- Abbreviation: AFO
- Leader: Thakin Soe
- Founded: August 1944
- Dissolved: 1–3 March 1945
- Merger of: CPB BNA PRP
- Succeeded by: AFPFL
- Ideology: Anti-fascism Burmese nationalism Factions: Communism Socialism
- Political position: Left-wing

= Anti-Fascist Organisation =

WWII-era Burmese resistance movement

The Anti-Fascist Organisation (AFO) was a resistance movement against the Japanese occupation of Burma and independence of Burma during World War II. It was the forerunner of the Anti-Fascist People's Freedom League.

==History==
The AFO was formed at a meeting in Pegu in August 1944 held by the leaders of the Communist Party of Burma (CPB), the Burma National Army (BNA) led by General Aung San, and the People's Revolutionary Party (PRP), later renamed the Burma Socialist Party.

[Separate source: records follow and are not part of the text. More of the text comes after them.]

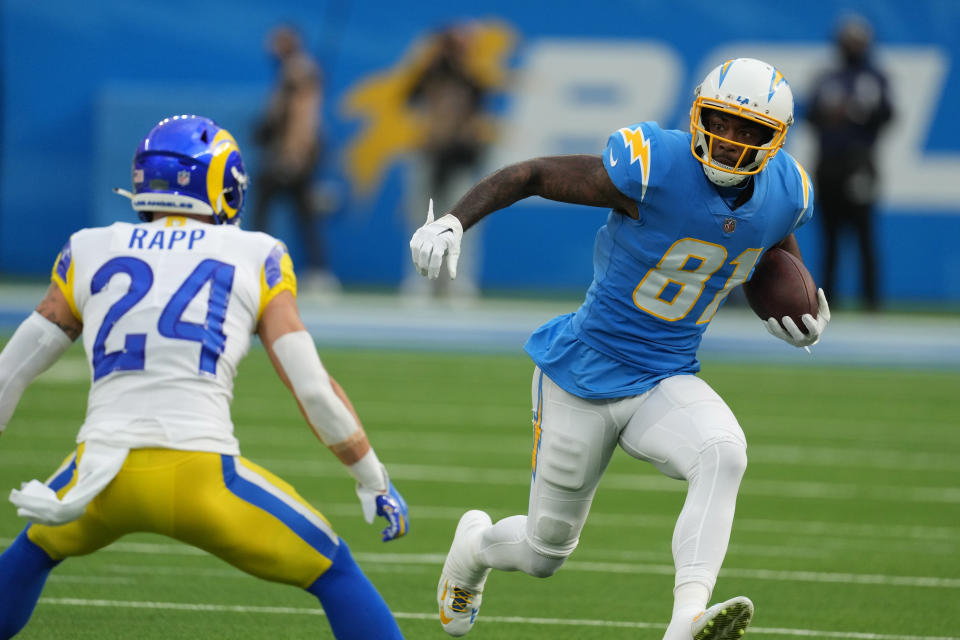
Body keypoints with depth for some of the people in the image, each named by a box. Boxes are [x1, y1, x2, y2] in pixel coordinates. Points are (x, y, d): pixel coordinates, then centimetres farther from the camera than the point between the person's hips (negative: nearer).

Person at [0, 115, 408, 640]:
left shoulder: (90, 253, 17)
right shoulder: (255, 260, 11)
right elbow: (312, 389, 6)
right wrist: (374, 482, 17)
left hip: (102, 474, 3)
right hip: (202, 478, -3)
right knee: (335, 574, 15)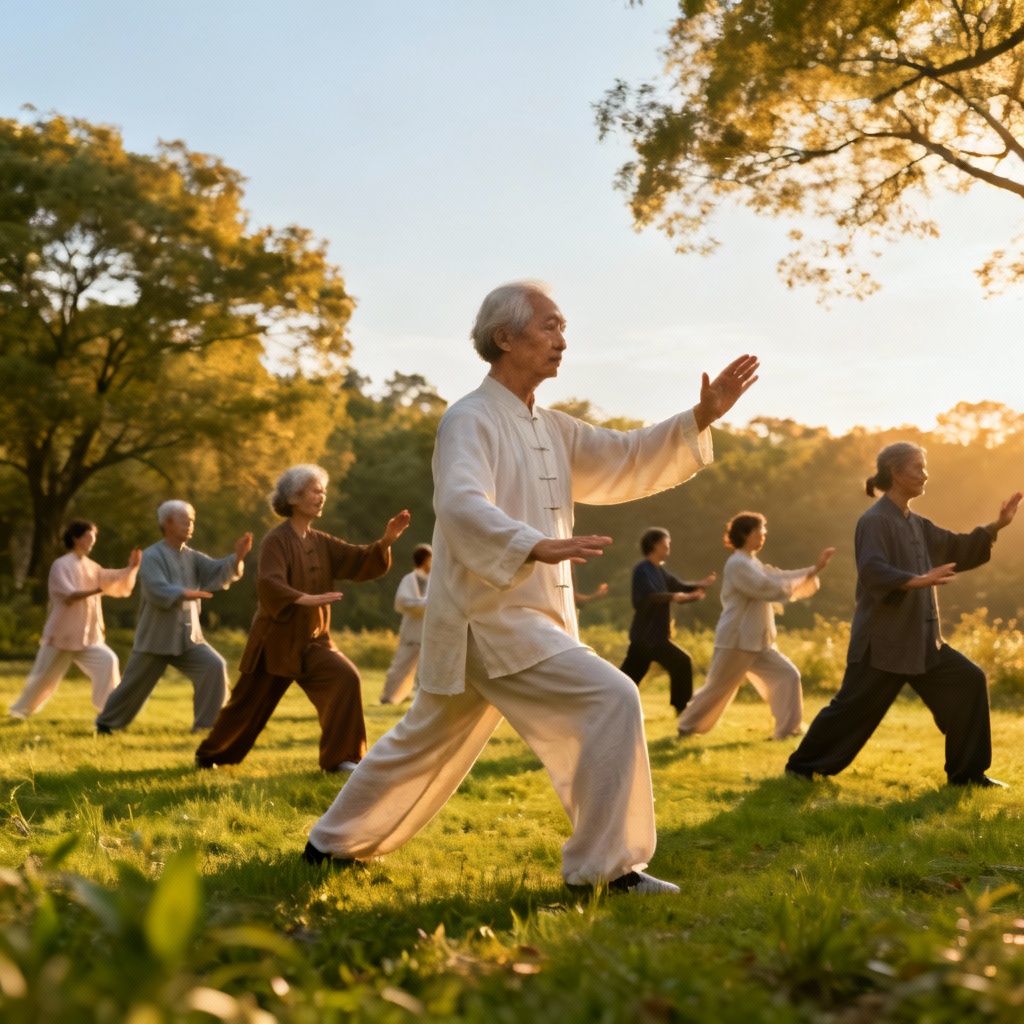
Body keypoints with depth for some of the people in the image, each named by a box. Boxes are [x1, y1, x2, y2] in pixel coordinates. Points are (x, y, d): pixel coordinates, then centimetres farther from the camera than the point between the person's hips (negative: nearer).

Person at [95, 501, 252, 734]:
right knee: (134, 685, 8)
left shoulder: (191, 557, 8)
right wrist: (186, 594, -46)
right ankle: (105, 723, 32)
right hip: (155, 638, -4)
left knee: (214, 667, -16)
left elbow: (218, 572, -8)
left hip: (188, 638, 5)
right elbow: (159, 591, -28)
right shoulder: (152, 556, -11)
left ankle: (205, 724, -8)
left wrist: (237, 557, -27)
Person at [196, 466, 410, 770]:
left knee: (345, 679, -17)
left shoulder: (321, 542, 5)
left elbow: (363, 561, -3)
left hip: (312, 640, 5)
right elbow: (269, 585, -29)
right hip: (276, 639, -5)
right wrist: (305, 599, -45)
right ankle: (209, 754, 33)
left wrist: (386, 541, -21)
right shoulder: (276, 541, -13)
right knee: (247, 705, 7)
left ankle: (340, 757, -10)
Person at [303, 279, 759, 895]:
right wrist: (535, 547, -43)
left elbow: (625, 459, 14)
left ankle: (333, 844, 34)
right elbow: (462, 506, -27)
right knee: (611, 700, -17)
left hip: (528, 618, 9)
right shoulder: (470, 420, -11)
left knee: (424, 746, 19)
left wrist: (701, 419, 2)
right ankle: (605, 864, -9)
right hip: (491, 618, -9)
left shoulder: (550, 429, 16)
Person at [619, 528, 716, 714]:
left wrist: (700, 586, -6)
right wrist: (672, 597, -41)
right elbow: (649, 596, -29)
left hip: (646, 635, 10)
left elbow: (680, 588, 12)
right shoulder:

Whilst in Insein prison in July 1941, CPB leaders Thakin Than Tun and Thakin Soe had co-authored the Insein Manifesto, which, against the prevailing opinion in the Burmese nationalist movement led by the Dobama Asiayone, identified world fascism as the main enemy in the coming war and called for temporary cooperation with the British in a broad allied coalition that included the Soviet Union. Soe had already gone underground to organise resistance against the Japanese occupation, and Than Tun as Minister of Land and Agriculture was able to pass on Japanese intelligence to Soe, while other Communist leaders Thakin Thein Pe and Thakin Tin Shwe made contact with the exiled colonial government in Simla, India. Aung San was War Minister in the puppet administration set up on 1 August 1943 which also included the Socialist leaders Thakin Nu and Thakin Mya.

At a meeting held between 1 and 3 March 1945, the AFO was reorganised as a multi-party front named the Anti-Fascist People's Freedom League.